* _Work required_
Show each line of the data below that has the string "Dominicos" in it.

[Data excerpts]
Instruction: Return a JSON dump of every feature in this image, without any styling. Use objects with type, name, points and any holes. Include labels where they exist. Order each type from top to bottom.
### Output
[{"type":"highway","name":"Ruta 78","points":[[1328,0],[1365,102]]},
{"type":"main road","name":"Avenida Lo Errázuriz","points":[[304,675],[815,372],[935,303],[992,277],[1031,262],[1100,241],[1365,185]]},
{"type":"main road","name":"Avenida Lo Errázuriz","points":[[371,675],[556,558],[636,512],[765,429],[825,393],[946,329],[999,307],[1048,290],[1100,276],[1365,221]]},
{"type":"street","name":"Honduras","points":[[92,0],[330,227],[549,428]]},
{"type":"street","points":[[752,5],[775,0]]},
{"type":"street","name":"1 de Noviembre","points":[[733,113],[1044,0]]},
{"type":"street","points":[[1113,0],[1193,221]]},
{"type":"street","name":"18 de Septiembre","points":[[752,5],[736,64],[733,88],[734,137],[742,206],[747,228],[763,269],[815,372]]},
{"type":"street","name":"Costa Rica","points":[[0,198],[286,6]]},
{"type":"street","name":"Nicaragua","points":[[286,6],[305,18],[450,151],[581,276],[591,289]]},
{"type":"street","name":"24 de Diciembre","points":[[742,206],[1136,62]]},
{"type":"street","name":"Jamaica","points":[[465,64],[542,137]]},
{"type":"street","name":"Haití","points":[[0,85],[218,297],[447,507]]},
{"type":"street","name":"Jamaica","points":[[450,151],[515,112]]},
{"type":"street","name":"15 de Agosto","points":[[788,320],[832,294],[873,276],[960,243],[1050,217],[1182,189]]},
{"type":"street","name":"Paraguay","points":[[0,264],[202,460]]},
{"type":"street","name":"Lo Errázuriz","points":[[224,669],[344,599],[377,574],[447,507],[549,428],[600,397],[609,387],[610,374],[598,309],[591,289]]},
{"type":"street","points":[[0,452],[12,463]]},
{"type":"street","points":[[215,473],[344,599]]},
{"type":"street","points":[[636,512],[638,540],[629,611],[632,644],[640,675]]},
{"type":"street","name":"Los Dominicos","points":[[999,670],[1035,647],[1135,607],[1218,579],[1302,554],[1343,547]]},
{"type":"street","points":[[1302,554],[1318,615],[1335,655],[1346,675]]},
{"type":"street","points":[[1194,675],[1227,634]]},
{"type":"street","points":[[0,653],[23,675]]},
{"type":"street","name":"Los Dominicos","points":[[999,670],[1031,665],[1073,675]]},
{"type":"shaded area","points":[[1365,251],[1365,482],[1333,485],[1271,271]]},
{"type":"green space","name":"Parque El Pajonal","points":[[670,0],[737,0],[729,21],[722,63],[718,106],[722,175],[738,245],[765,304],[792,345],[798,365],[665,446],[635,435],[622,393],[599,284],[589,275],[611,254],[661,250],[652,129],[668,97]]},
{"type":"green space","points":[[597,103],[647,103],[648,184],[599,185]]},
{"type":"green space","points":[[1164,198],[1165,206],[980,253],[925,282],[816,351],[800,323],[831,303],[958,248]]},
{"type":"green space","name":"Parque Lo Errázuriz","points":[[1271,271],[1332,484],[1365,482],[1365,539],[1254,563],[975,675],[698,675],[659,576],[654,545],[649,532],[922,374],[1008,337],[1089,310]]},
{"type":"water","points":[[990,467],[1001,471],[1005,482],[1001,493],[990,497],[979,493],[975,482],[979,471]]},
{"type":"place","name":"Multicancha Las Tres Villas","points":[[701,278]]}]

* _Response to this exercise_
{"type":"street","name":"Los Dominicos","points":[[999,670],[1035,647],[1135,607],[1218,579],[1302,554],[1343,547]]},
{"type":"street","name":"Los Dominicos","points":[[999,670],[1031,665],[1073,675]]},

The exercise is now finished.